- [SUPPLIED INFORMATION]:
· · · · ·

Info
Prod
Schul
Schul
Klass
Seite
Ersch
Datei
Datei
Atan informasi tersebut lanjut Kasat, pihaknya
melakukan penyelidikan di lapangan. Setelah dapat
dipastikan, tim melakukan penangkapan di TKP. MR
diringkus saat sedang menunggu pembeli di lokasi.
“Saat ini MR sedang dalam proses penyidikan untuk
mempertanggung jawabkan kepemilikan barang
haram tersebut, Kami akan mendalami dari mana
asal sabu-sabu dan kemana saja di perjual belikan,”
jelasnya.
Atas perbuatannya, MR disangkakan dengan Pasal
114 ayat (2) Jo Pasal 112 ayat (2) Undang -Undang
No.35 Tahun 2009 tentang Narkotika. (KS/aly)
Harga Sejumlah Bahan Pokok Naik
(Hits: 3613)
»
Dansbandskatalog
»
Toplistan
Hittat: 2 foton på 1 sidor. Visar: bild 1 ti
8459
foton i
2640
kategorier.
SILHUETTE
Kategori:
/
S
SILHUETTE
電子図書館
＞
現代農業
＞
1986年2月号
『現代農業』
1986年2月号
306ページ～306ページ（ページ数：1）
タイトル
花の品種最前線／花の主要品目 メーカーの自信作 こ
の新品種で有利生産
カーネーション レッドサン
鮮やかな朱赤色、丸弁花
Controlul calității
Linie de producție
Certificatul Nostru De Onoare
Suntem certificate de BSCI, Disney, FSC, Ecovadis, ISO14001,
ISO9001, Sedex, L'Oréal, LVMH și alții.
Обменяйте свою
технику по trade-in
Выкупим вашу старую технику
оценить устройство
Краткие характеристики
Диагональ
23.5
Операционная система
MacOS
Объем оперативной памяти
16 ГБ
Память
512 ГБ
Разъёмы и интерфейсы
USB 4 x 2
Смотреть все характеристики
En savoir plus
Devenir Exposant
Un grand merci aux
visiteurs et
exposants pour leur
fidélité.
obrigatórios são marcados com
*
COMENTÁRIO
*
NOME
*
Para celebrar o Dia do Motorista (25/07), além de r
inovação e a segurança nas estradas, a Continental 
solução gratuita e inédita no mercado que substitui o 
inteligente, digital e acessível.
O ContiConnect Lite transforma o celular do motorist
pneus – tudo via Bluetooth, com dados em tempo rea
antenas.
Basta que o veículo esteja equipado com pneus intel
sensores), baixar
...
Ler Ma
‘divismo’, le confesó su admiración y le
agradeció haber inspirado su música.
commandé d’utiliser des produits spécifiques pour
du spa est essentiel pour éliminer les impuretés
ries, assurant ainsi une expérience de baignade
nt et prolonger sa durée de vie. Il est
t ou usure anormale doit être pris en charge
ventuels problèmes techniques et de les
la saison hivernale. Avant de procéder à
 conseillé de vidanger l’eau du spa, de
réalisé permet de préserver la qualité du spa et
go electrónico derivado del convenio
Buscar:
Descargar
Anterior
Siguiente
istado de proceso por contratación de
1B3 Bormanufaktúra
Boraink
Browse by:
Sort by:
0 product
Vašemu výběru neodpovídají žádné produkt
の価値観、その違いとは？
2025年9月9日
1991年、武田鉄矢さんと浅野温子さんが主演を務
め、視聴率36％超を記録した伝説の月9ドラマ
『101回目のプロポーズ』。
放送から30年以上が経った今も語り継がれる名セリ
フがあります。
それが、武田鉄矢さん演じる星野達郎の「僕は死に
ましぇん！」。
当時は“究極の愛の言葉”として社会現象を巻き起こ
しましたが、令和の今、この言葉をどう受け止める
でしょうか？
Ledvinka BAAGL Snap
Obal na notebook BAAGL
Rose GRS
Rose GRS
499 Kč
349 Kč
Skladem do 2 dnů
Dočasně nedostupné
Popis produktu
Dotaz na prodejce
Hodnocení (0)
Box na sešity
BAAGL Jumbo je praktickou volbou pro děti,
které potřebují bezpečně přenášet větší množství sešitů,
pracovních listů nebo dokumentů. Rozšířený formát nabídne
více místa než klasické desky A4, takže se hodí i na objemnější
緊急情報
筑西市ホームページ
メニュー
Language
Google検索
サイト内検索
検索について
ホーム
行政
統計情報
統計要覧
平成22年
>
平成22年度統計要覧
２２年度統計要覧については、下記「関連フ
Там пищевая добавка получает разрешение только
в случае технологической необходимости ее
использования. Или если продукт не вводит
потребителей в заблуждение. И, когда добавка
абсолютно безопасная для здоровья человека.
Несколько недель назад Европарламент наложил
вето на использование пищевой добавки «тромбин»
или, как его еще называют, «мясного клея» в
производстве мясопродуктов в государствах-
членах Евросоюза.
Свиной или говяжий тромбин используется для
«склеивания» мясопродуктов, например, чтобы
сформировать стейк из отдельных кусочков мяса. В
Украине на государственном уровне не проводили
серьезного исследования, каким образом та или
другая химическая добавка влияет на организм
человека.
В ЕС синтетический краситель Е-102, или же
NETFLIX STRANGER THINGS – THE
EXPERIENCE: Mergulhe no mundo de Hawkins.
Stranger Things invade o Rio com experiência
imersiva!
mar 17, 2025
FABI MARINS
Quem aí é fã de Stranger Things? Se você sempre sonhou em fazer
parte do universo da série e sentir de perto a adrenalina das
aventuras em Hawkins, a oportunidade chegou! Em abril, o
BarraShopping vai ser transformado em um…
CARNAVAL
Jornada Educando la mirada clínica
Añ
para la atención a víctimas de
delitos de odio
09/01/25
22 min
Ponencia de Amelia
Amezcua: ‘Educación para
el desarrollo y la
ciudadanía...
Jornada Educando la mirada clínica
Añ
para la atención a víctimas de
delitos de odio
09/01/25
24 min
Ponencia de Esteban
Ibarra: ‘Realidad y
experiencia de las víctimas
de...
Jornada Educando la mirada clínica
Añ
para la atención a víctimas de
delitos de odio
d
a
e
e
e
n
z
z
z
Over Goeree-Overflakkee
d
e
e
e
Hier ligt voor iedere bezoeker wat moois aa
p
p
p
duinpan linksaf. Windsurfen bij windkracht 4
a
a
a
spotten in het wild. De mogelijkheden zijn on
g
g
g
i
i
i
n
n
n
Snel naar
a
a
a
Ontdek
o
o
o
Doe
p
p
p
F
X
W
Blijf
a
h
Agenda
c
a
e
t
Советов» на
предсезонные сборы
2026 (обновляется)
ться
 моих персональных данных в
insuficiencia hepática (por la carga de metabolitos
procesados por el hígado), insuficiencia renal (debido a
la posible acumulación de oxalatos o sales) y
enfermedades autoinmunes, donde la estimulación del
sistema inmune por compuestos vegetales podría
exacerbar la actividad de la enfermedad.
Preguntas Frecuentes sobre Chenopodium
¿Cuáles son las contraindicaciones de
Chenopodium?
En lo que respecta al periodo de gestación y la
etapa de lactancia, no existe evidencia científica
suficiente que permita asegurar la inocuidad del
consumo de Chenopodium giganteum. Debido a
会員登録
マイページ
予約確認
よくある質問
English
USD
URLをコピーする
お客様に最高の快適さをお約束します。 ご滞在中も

· · · · ·

- [WORK REQUIRED]: The entire set of entries, and nothing else, should be set down exactly.

- [EXERCISE ANSWER]:
Info
Prod
Schul
Schul
Klass
Seite
Ersch
Datei
Datei
Atan informasi tersebut lanjut Kasat, pihaknya
melakukan penyelidikan di lapangan. Setelah dapat
dipastikan, tim melakukan penangkapan di TKP. MR
diringkus saat sedang menunggu pembeli di lokasi.
“Saat ini MR sedang dalam proses penyidikan untuk
mempertanggung jawabkan kepemilikan barang
haram tersebut, Kami akan mendalami dari mana
asal sabu-sabu dan kemana saja di perjual belikan,”
jelasnya.
Atas perbuatannya, MR disangkakan dengan Pasal
114 ayat (2) Jo Pasal 112 ayat (2) Undang -Undang
No.35 Tahun 2009 tentang Narkotika. (KS/aly)
Harga Sejumlah Bahan Pokok Naik
(Hits: 3613)
»
Dansbandskatalog
»
Toplistan
Hittat: 2 foton på 1 sidor. Visar: bild 1 ti
8459
foton i
2640
kategorier.
SILHUETTE
Kategori:
/
S
SILHUETTE
電子図書館
＞
現代農業
＞
1986年2月号
『現代農業』
1986年2月号
306ページ～306ページ（ページ数：1）
タイトル
花の品種最前線／花の主要品目 メーカーの自信作 こ
の新品種で有利生産
カーネーション レッドサン
鮮やかな朱赤色、丸弁花
Controlul calității
Linie de producție
Certificatul Nostru De Onoare
Suntem certificate de BSCI, Disney, FSC, Ecovadis, ISO14001,
ISO9001, Sedex, L'Oréal, LVMH și alții.
Обменяйте свою
технику по trade-in
Выкупим вашу старую технику
оценить устройство
Краткие характеристики
Диагональ
23.5
Операционная система
MacOS
Объем оперативной памяти
16 ГБ
Память
512 ГБ
Разъёмы и интерфейсы
USB 4 x 2
Смотреть все характеристики
En savoir plus
Devenir Exposant
Un grand merci aux
visiteurs et
exposants pour leur
fidélité.
obrigatórios são marcados com
*
COMENTÁRIO
*
NOME
*
Para celebrar o Dia do Motorista (25/07), além de r
inovação e a segurança nas estradas, a Continental 
solução gratuita e inédita no mercado que substitui o 
inteligente, digital e acessível.
O ContiConnect Lite transforma o celular do motorist
pneus – tudo via Bluetooth, com dados em tempo rea
antenas.
Basta que o veículo esteja equipado com pneus intel
sensores), baixar
...
Ler Ma
‘divismo’, le confesó su admiración y le
agradeció haber inspirado su música.
commandé d’utiliser des produits spécifiques pour
du spa est essentiel pour éliminer les impuretés
ries, assurant ainsi une expérience de baignade
nt et prolonger sa durée de vie. Il est
t ou usure anormale doit être pris en charge
ventuels problèmes techniques et de les
la saison hivernale. Avant de procéder à
 conseillé de vidanger l’eau du spa, de
réalisé permet de préserver la qualité du spa et
go electrónico derivado del convenio
Buscar:
Descargar
Anterior
Siguiente
istado de proceso por contratación de
1B3 Bormanufaktúra
Boraink
Browse by:
Sort by:
0 product
Vašemu výběru neodpovídají žádné produkt
の価値観、その違いとは？
2025年9月9日
1991年、武田鉄矢さんと浅野温子さんが主演を務
め、視聴率36％超を記録した伝説の月9ドラマ
『101回目のプロポーズ』。
放送から30年以上が経った今も語り継がれる名セリ
フがあります。
それが、武田鉄矢さん演じる星野達郎の「僕は死に
ましぇん！」。
当時は“究極の愛の言葉”として社会現象を巻き起こ
しましたが、令和の今、この言葉をどう受け止める
でしょうか？
Ledvinka BAAGL Snap
Obal na notebook BAAGL
Rose GRS
Rose GRS
499 Kč
349 Kč
Skladem do 2 dnů
Dočasně nedostupné
Popis produktu
Dotaz na prodejce
Hodnocení (0)
Box na sešity
BAAGL Jumbo je praktickou volbou pro děti,
které potřebují bezpečně přenášet větší množství sešitů,
pracovních listů nebo dokumentů. Rozšířený formát nabídne
více místa než klasické desky A4, takže se hodí i na objemnější
緊急情報
筑西市ホームページ
メニュー
Language
Google検索
サイト内検索
検索について
ホーム
行政
統計情報
統計要覧
平成22年
>
平成22年度統計要覧
２２年度統計要覧については、下記「関連フ
Там пищевая добавка получает разрешение только
в случае технологической необходимости ее
использования. Или если продукт не вводит
потребителей в заблуждение. И, когда добавка
абсолютно безопасная для здоровья человека.
Несколько недель назад Европарламент наложил
вето на использование пищевой добавки «тромбин»
или, как его еще называют, «мясного клея» в
производстве мясопродуктов в государствах-
членах Евросоюза.
Свиной или говяжий тромбин используется для
«склеивания» мясопродуктов, например, чтобы
сформировать стейк из отдельных кусочков мяса. В
Украине на государственном уровне не проводили
серьезного исследования, каким образом та или
другая химическая добавка влияет на организм
человека.
В ЕС синтетический краситель Е-102, или же
NETFLIX STRANGER THINGS – THE
EXPERIENCE: Mergulhe no mundo de Hawkins.
Stranger Things invade o Rio com experiência
imersiva!
mar 17, 2025
FABI MARINS
Quem aí é fã de Stranger Things? Se você sempre sonhou em fazer
parte do universo da série e sentir de perto a adrenalina das
aventuras em Hawkins, a oportunidade chegou! Em abril, o
BarraShopping vai ser transformado em um…
CARNAVAL
Jornada Educando la mirada clínica
Añ
para la atención a víctimas de
delitos de odio
09/01/25
22 min
Ponencia de Amelia
Amezcua: ‘Educación para
el desarrollo y la
ciudadanía...
Jornada Educando la mirada clínica
Añ
para la atención a víctimas de
delitos de odio
09/01/25
24 min
Ponencia de Esteban
Ibarra: ‘Realidad y
experiencia de las víctimas
de...
Jornada Educando la mirada clínica
Añ
para la atención a víctimas de
delitos de odio
d
a
e
e
e
n
z
z
z
Over Goeree-Overflakkee
d
e
e
e
Hier ligt voor iedere bezoeker wat moois aa
p
p
p
duinpan linksaf. Windsurfen bij windkracht 4
a
a
a
spotten in het wild. De mogelijkheden zijn on
g
g
g
i
i
i
n
n
n
Snel naar
a
a
a
Ontdek
o
o
o
Doe
p
p
p
F
X
W
Blijf
a
h
Agenda
c
a
e
t
Советов» на
предсезонные сборы
2026 (обновляется)
ться
 моих персональных данных в
insuficiencia hepática (por la carga de metabolitos
procesados por el hígado), insuficiencia renal (debido a
la posible acumulación de oxalatos o sales) y
enfermedades autoinmunes, donde la estimulación del
sistema inmune por compuestos vegetales podría
exacerbar la actividad de la enfermedad.
Preguntas Frecuentes sobre Chenopodium
¿Cuáles son las contraindicaciones de
Chenopodium?
En lo que respecta al periodo de gestación y la
etapa de lactancia, no existe evidencia científica
suficiente que permita asegurar la inocuidad del
consumo de Chenopodium giganteum. Debido a
会員登録
マイページ
予約確認
よくある質問
English
USD
URLをコピーする
お客様に最高の快適さをお約束します。 ご滞在中も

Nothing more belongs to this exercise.